Aus gegebenem Anlass hatte daher der Bundesarbeitsminister im März zunächst eine sogenannte Ministererklärung herausgegeben. Darin erklärt Bundesminister Heil, dass eine Beschlussfassung per Videokonferenz, jedenfalls in diesen Ausnahmezeiten möglich sein soll und die Sitzungsteilnehmer ihre Teilnahme auch in Textform erklären könnten, etwa per Email. Derartig gefasste Beschlüsse seien nach seiner Auffassung wirksam.

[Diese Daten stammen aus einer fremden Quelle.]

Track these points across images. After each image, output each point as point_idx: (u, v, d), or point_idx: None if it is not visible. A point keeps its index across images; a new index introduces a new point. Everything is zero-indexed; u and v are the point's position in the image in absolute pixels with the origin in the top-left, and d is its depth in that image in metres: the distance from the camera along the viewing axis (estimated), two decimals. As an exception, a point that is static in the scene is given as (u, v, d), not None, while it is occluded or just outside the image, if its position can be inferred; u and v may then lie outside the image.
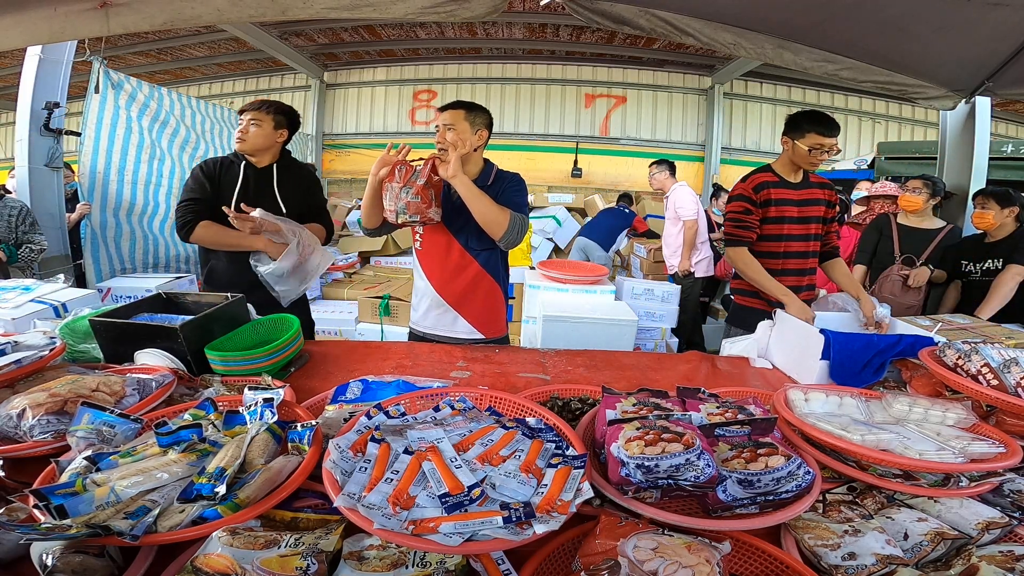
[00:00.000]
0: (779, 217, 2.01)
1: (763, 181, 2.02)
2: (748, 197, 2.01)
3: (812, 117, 1.94)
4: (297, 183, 2.01)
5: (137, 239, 3.90)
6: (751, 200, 2.01)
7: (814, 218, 2.05)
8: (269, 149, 1.95)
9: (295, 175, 2.02)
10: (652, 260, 4.73)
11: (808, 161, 1.96)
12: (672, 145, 7.02)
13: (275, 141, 1.94)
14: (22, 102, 3.18)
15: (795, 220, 2.02)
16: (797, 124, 1.96)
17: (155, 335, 1.32)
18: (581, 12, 2.07)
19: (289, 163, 2.03)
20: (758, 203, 2.01)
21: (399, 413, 0.95)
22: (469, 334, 1.88)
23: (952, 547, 0.76)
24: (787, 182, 2.03)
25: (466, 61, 7.09)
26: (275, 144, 1.95)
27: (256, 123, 1.87)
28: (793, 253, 2.04)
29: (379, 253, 5.13)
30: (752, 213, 2.01)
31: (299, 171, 2.04)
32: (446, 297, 1.84)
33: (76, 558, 0.62)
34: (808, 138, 1.91)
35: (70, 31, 2.01)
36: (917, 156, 4.26)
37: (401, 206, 1.63)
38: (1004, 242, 2.53)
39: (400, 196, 1.62)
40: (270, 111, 1.90)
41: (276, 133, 1.93)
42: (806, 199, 2.03)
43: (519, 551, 0.67)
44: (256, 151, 1.92)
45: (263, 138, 1.90)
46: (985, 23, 1.96)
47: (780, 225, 2.02)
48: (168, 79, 7.28)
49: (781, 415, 1.00)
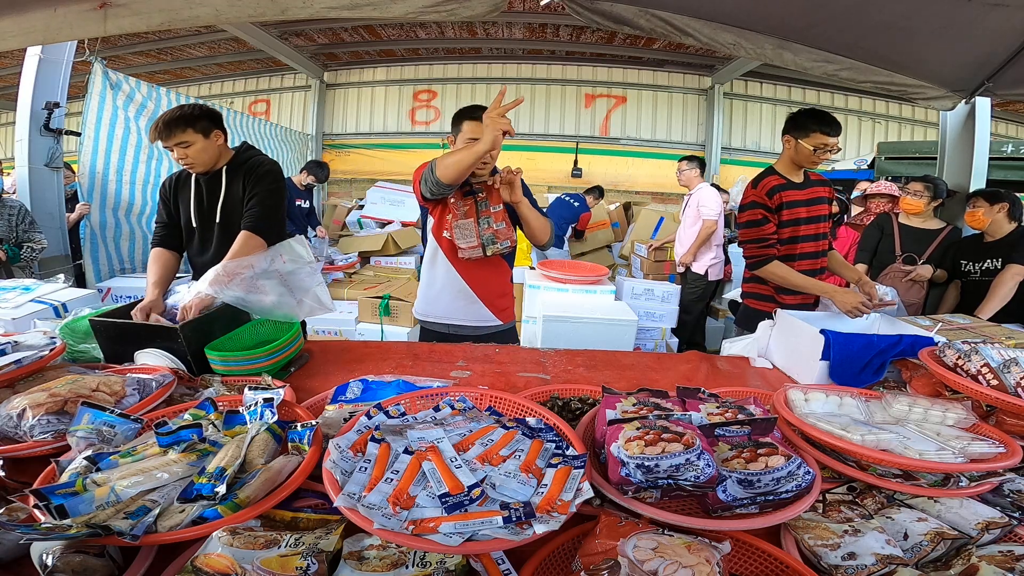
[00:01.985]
0: (792, 220, 1.99)
1: (774, 185, 1.98)
2: (763, 204, 1.97)
3: (816, 116, 1.91)
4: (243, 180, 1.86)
5: (137, 239, 3.91)
6: (766, 207, 1.97)
7: (823, 216, 2.04)
8: (218, 157, 1.85)
9: (245, 172, 1.87)
10: (652, 260, 4.73)
11: (811, 160, 1.94)
12: (672, 145, 7.01)
13: (216, 146, 1.81)
14: (22, 102, 3.18)
15: (805, 221, 2.00)
16: (801, 123, 1.93)
17: (155, 335, 1.32)
18: (581, 12, 2.07)
19: (242, 162, 1.88)
20: (772, 208, 1.98)
21: (399, 413, 0.95)
22: (487, 321, 1.90)
23: (952, 547, 0.76)
24: (792, 183, 2.01)
25: (466, 61, 7.09)
26: (218, 148, 1.83)
27: (185, 144, 1.73)
28: (806, 254, 2.03)
29: (379, 253, 5.13)
30: (769, 222, 1.98)
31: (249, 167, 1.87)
32: (475, 287, 1.84)
33: (76, 558, 0.62)
34: (813, 137, 1.89)
35: (69, 31, 2.00)
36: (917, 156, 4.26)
37: (488, 237, 1.59)
38: (1003, 242, 2.54)
39: (481, 230, 1.59)
40: (188, 125, 1.72)
41: (211, 139, 1.79)
42: (812, 198, 2.01)
43: (519, 551, 0.67)
44: (208, 167, 1.83)
45: (204, 152, 1.78)
46: (985, 23, 1.96)
47: (795, 227, 2.00)
48: (168, 79, 7.27)
49: (781, 415, 1.00)
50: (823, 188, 2.06)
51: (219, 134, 1.82)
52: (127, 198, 3.78)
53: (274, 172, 1.90)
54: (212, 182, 1.87)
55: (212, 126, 1.79)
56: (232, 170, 1.87)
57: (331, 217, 6.04)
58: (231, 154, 1.90)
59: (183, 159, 1.76)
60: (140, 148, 3.81)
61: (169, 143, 1.73)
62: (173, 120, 1.70)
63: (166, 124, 1.70)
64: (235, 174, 1.86)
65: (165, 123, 1.70)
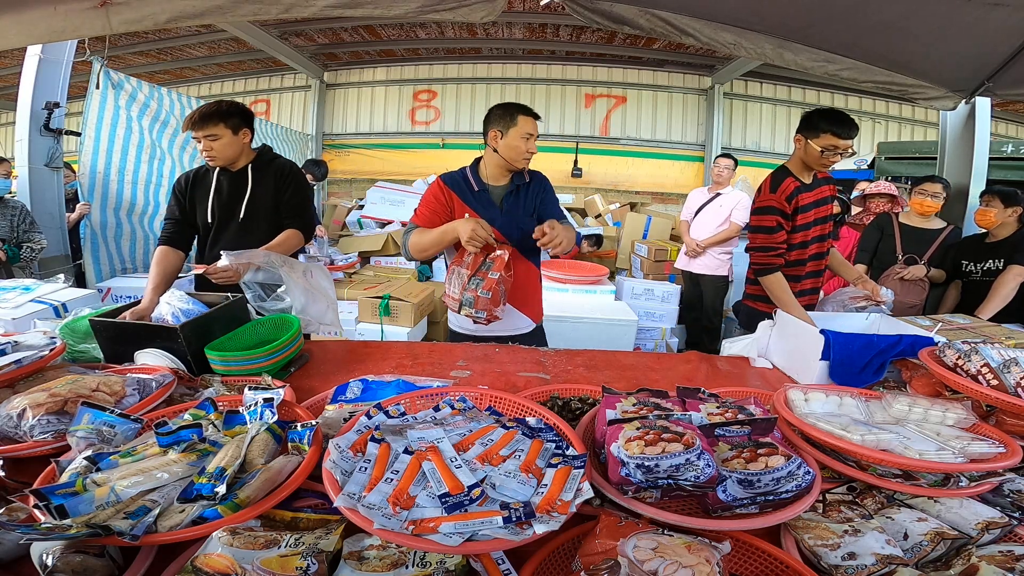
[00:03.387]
0: (804, 224, 1.96)
1: (793, 189, 1.92)
2: (780, 210, 1.92)
3: (830, 116, 1.84)
4: (272, 182, 1.92)
5: (137, 239, 3.91)
6: (783, 213, 1.92)
7: (828, 216, 2.03)
8: (240, 154, 1.89)
9: (272, 174, 1.93)
10: (652, 260, 4.73)
11: (820, 162, 1.88)
12: (672, 145, 7.01)
13: (242, 144, 1.87)
14: (22, 102, 3.18)
15: (814, 222, 1.99)
16: (813, 123, 1.86)
17: (155, 335, 1.32)
18: (581, 12, 2.07)
19: (267, 162, 1.94)
20: (789, 214, 1.93)
21: (399, 413, 0.95)
22: (525, 328, 1.89)
23: (952, 547, 0.76)
24: (804, 184, 1.97)
25: (466, 61, 7.08)
26: (243, 147, 1.89)
27: (214, 137, 1.79)
28: (813, 256, 2.02)
29: (379, 253, 5.12)
30: (782, 229, 1.93)
31: (278, 169, 1.95)
32: (512, 300, 1.80)
33: (76, 558, 0.62)
34: (823, 138, 1.83)
35: (70, 30, 2.00)
36: (917, 156, 4.26)
37: (468, 298, 1.53)
38: (1005, 242, 2.53)
39: (468, 287, 1.53)
40: (221, 120, 1.79)
41: (239, 136, 1.85)
42: (819, 199, 1.99)
43: (519, 551, 0.67)
44: (229, 162, 1.87)
45: (229, 148, 1.83)
46: (985, 23, 1.96)
47: (806, 231, 1.97)
48: (168, 79, 7.27)
49: (781, 415, 1.00)
50: (828, 187, 2.04)
51: (247, 132, 1.89)
52: (129, 198, 3.78)
53: (302, 175, 2.02)
54: (236, 180, 1.90)
55: (243, 124, 1.86)
56: (258, 170, 1.92)
57: (331, 217, 6.03)
58: (254, 155, 1.94)
59: (208, 151, 1.81)
60: (142, 148, 3.81)
61: (199, 134, 1.78)
62: (210, 113, 1.78)
63: (202, 116, 1.77)
64: (262, 174, 1.92)
65: (202, 115, 1.77)
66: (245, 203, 1.89)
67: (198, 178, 1.93)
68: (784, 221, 1.93)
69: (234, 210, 1.89)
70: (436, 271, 5.20)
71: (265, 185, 1.91)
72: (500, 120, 1.71)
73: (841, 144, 1.83)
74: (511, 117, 1.70)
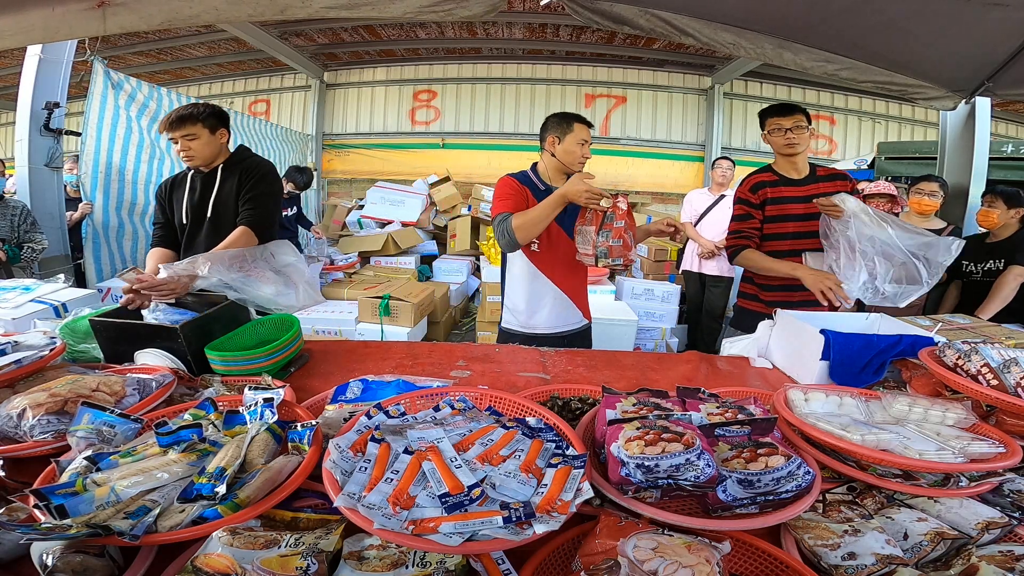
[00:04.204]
0: (780, 216, 2.01)
1: (759, 181, 2.06)
2: (746, 200, 2.06)
3: (767, 108, 2.04)
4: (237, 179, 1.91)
5: (140, 238, 3.92)
6: (750, 203, 2.05)
7: None
8: (217, 154, 1.92)
9: (240, 171, 1.92)
10: (652, 260, 4.73)
11: (782, 149, 2.00)
12: (672, 145, 7.01)
13: (220, 143, 1.90)
14: (22, 102, 3.18)
15: (799, 218, 1.99)
16: (760, 119, 2.07)
17: (155, 335, 1.32)
18: (581, 12, 2.07)
19: (238, 160, 1.95)
20: (756, 204, 2.04)
21: (399, 413, 0.95)
22: (577, 324, 1.98)
23: (952, 547, 0.76)
24: (788, 179, 2.03)
25: (466, 61, 7.08)
26: (221, 147, 1.92)
27: (191, 137, 1.82)
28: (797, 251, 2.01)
29: (379, 253, 5.13)
30: (752, 218, 2.05)
31: (246, 167, 1.93)
32: (569, 292, 1.93)
33: (76, 558, 0.62)
34: (768, 124, 2.01)
35: (68, 30, 2.01)
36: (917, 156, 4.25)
37: (602, 250, 1.64)
38: (1006, 243, 2.53)
39: (598, 241, 1.64)
40: (199, 120, 1.82)
41: (216, 136, 1.88)
42: (813, 195, 1.98)
43: (519, 551, 0.67)
44: (206, 161, 1.90)
45: (207, 147, 1.86)
46: (985, 23, 1.96)
47: (783, 223, 2.02)
48: (168, 79, 7.27)
49: (781, 415, 1.00)
50: (831, 184, 2.01)
51: (224, 132, 1.91)
52: (130, 198, 3.79)
53: (272, 174, 1.98)
54: (207, 179, 1.92)
55: (219, 124, 1.89)
56: (227, 168, 1.93)
57: (331, 217, 6.04)
58: (228, 155, 1.96)
59: (185, 151, 1.83)
60: (143, 148, 3.82)
61: (177, 134, 1.81)
62: (185, 115, 1.81)
63: (179, 118, 1.80)
64: (230, 172, 1.92)
65: (178, 117, 1.80)
66: (212, 201, 1.90)
67: (177, 182, 1.98)
68: (752, 210, 2.05)
69: (204, 210, 1.90)
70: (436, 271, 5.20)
71: (231, 182, 1.91)
72: (557, 127, 1.86)
73: (783, 122, 1.96)
74: (568, 124, 1.85)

Die Ministererklärung als solche ist für die Arbeitsgerichte nicht bindend. Sie stellt mehr einen Appell an die Betriebsparteien dar, pragmatischen (d.h. technischen) Lösungen nachzugehen und die Wirksamkeit von entsprechend gefassten Beschlüssen nicht in Frage zu stellen. Für mehr Rechtssicherheit wäre gesorgt, wenn der Bundesgesetzgeber schleunigst die Regelung aus § 41 a des Europäischen Betriebsrätegesetzes für das BetrVG übernehmen würde. Dort ist für Besatzungsmitglieder von Seeschiffen die Teilnahme an Sitzungen mittels „neuer Informations- und Kommunikationstechnologien“ möglich, wenn dies in der Geschäftsordnung des BR so vorgesehen ist und sichergestellt ist, dass Dritte vom Inhalt der Sitzung keine Kenntnis nehmen können.
Update:
Nach Kritik aus der Fachwelt und der Wirtschaft haben die Koalitionsparteien nun doch Ende April im Bundestag ein Gesetz verabschiedet, dem der Bundesrat am 15. Mai 2020 zugestimmt hat.
Mit Wirkung ab dem 1. März 2020 soll gemäß § 129 BetrVG die Teilnahme und die Beschlussfassung von Betriebsräten mittels Video- und Telefonkonferenz erfolgen können, wenn sichergestellt ist, dass Dritte vom Inhalt der Sitzung keine Kenntnis nehmen können. Eine Aufzeichnung soll unzulässig sein.
Die Anwesenheit kann in Textform bestätigt werden. Entsprechendes gilt für Gesamt- und Konzernbetriebsräte. Gleiches soll auch für die Sitzung und Beschlussfassung in der Einigungsstelle gelten. Damit wären – wenn auch vorübergehend – „virtuelle“ Einigungsstellensitzungen möglich. Entsprechendes soll auch für Sprecherausschüsse und Europäische Betriebsräte gelten.
Ebenfalls sollen Betriebsversammlungen mittels audiovisueller Technik zulässig sein.
Im Sinne der Rechtssicherheit ist dieser Vorschlag gegenüber dem Festhalten an der Ministererklärung im Grundsatz zu begrüßen. Die gesetzlichen Bestimmungen sollen aber bereits zum 31. Dezember 2020 wieder außer Kraft treten. Ob die Rückkehr zu rein „analogen“ Beschlussfassung ab kommenden Januar wirklich zielführend ist, darüber mag man streiten. Vielleicht helfen die bis dahin gesammelten Erfahrungen, um diese bei der Entscheidung über eine Verlängerung des Gesetzes einfließen zu lassen. Über den Fortgang des Gesetzgebungsprojekts halten wir Sie auf dem Laufenden.